» **Provided text**
Las Vegas -- DukeNet Communications, one of the early regional utility telcos to emerge in the mid-1990s, on Monday announced it has expanded outside of its North Carolina home and into four new states.
With the completion of this new network upgrade, all of which is based on 100G coherent technologies, the service provider now reaches into Alabama, Georgia, Tennessee, and Virginia.
This expansion should not come as big surprise. When it announced last August that it was deploying Cisco's (Nasdaq: CSCO) ASR 9000 router in four major metro areas in the Carolinas region, the service provider said it had set plans to expand into these other markets.
"A lot of the network expansion has been driven by the wireless customer segment, providing connectivity to the tower, providing Ethernet services to those locations and following that customer segment into very similar markets that DukeNet has been accustomed to delivering services to in the Carolinas," said David Herran, VP of Network Architecture and Technology Planning at DukeNet Communications, in an interview with FierceTelecom. "We're going to take a lot of our customer-driven capabilities and all of the things we learned through our growth in the Carolinas and applying it in other Tier 2 and Tier 3 type market capabilities."
On the wireless backhaul front, DukeNet is continuing to see new opportunities such as small cells and Distributed Antenna Systems (DAS).
"We'll be continuing to develop the wireless backhaul product portfolio in support of that effort," Herran said.
With Ethernet and fiber as a focus, Herran said that it's "our intention of taking that Ethernet capability and that ability to provide that service to end-user customers above and beyond the wireless segment."
While DukeNet has set forth an aggressive enterprise services growth strategy, Ron Proleika, director of DukeNet Corporate Communications, said that initially they are concentrating their efforts on its Carolinas market where it has a large metro fiber footprint.

» **Exercise**
Pick up the article on DukeNet's network expansion where it stops and continue it. You won't need the material that comes next.

» **Provided records**
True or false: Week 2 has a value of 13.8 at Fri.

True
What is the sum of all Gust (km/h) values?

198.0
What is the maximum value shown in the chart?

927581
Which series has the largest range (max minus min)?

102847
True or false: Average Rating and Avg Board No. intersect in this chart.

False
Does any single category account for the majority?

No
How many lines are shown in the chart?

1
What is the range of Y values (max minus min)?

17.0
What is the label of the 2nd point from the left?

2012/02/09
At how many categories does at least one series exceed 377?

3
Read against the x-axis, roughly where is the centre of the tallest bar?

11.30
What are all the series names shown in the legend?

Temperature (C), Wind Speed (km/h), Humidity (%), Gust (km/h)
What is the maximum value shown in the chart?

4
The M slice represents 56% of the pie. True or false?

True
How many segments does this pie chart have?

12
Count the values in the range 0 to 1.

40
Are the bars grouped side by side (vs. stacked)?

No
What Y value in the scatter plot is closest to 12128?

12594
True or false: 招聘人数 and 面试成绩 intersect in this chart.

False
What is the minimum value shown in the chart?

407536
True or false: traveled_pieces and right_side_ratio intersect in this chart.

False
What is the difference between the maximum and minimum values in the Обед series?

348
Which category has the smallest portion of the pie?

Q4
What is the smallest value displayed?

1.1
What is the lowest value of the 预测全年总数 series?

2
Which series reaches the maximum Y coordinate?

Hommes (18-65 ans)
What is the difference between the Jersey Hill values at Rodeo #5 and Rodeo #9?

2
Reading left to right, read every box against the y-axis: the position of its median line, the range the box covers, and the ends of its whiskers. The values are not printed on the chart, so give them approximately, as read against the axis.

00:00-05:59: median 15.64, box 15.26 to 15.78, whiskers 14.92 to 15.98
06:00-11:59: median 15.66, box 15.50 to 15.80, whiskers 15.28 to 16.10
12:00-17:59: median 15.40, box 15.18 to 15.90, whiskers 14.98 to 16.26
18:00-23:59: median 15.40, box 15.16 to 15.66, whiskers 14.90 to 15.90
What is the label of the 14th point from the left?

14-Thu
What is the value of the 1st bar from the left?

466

» **Your response**
He added that they "are not going to eliminate any opportunities for creative revenue growth for markets we're expanding into."
One of the key points about the network connections is that it includes planned interconnections into major data centers and carrier hotels in these four states that reach major content and IP exchange facilities.
Two of the interconnection points in this expansion cycle will be Atlanta, Ga. and Ashburn, Va. Ashburn, for instance, is one of the largest Internet hubs in the United States.
These new routes will provide benefits to both its carrier customers, including other data center providers and wireless operators, in addition to its growing enterprise business customer base.
"Having those high-powered DWDM facilities in place is critical as necessary for that content and offload ability to bring that kind of content and those types of data center connections onto your network," Herran said.
As a way to reduce network latency, its connection into Atlanta avoids the I-85, while the expansion into Ashburn will avoid the crowded I-95 route. Herran said while he acknowledges the need for financial traders in Northeast markets for low latency, he wants DukeNet to be able to have a network that can respond to other industry verticals that are looking for low latency solutions.
"Where we are constructing and partnering with other entities, we are looking to develop those facilities in unique routes separate from the traditional corridors where the majority of the long-haul traffic traverses today," he said.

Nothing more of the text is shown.